As histórias aparentemente se relacionam um pouco, mas não de maneira relevante, já que os três vivem na mesma cidade, fazem parte da população LGBTQIA+ e se conhecem. Sabemos, por exemplo, que Suzano é amigo de Rose, embora os dois não se encontrem há tempos, e que Humberto está encarregado de filmar o show de ano novo dela, mas por boa parte do filme as tramas parecem seguir destinos completamente diversos.
No entanto, os três começaram a notar coisas estranhas nos seus corpos e perceberam alguns sintomas de uma doença que ainda é misteriosa. Suzano, que é biólogo, parece especialmente interessado e começa a prestar cada vez mais atenção, mesmo que nenhum deles sequer imagine o que vem pela frente.
..........
[ITEM DE TRABALHO 1]:
Responda com base no trecho sobre o filme:
(a) Qual é a profissão de Suzano?
(b) O que Humberto está encarregado de filmar?
(c) O que os três começaram a notar nos seus corpos?
[ITEM DE TRABALHO 2]:
Extraia do trecho sobre o filme, sem alterações, a passagem que vai de "As histórias aparentemente" até "destinos completamente diversos.".
A listagem não é necessária.

Entradas de dados
..........
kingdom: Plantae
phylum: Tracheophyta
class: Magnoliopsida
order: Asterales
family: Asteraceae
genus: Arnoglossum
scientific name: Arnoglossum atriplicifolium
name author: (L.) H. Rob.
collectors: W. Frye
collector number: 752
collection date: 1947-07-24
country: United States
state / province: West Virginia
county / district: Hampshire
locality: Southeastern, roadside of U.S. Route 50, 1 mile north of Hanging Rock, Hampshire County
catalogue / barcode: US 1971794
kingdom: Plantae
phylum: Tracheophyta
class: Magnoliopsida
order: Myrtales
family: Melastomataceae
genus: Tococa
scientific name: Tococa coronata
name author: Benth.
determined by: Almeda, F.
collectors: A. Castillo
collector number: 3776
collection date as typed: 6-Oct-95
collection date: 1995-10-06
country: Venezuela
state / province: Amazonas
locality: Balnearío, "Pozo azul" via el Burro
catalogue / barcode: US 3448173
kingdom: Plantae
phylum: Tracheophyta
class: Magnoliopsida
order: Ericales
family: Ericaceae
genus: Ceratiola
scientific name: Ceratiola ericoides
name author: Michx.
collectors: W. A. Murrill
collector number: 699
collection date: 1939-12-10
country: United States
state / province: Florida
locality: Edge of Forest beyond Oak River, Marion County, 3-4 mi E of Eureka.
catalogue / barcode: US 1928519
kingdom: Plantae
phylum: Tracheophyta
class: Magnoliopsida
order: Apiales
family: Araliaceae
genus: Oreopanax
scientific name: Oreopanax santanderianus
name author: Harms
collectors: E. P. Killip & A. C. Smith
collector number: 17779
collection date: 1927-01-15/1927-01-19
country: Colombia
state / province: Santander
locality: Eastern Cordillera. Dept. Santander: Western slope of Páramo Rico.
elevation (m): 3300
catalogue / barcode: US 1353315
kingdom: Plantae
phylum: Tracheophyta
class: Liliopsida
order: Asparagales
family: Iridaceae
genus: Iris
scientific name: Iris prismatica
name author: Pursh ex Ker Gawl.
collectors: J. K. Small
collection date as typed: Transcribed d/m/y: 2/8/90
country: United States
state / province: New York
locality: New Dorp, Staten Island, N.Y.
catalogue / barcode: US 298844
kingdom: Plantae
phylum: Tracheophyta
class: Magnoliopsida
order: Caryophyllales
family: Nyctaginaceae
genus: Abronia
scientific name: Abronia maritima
..........
[ÁREA DE RESPOSTA 1]:
(a) Biólogo.
(b) O show de ano novo de Rose.
(c) Coisas estranhas.

[ÁREA DE RESPOSTA 2]:
As histórias aparentemente se relacionam um pouco, mas não de maneira relevante, já que os três vivem na mesma cidade, fazem parte da população LGBTQIA+ e se conhecem. Sabemos, por exemplo, que Suzano é amigo de Rose, embora os dois não se encontrem há tempos, e que Humberto está encarregado de filmar o show de ano novo dela, mas por boa parte do filme as tramas parecem seguir destinos completamente diversos.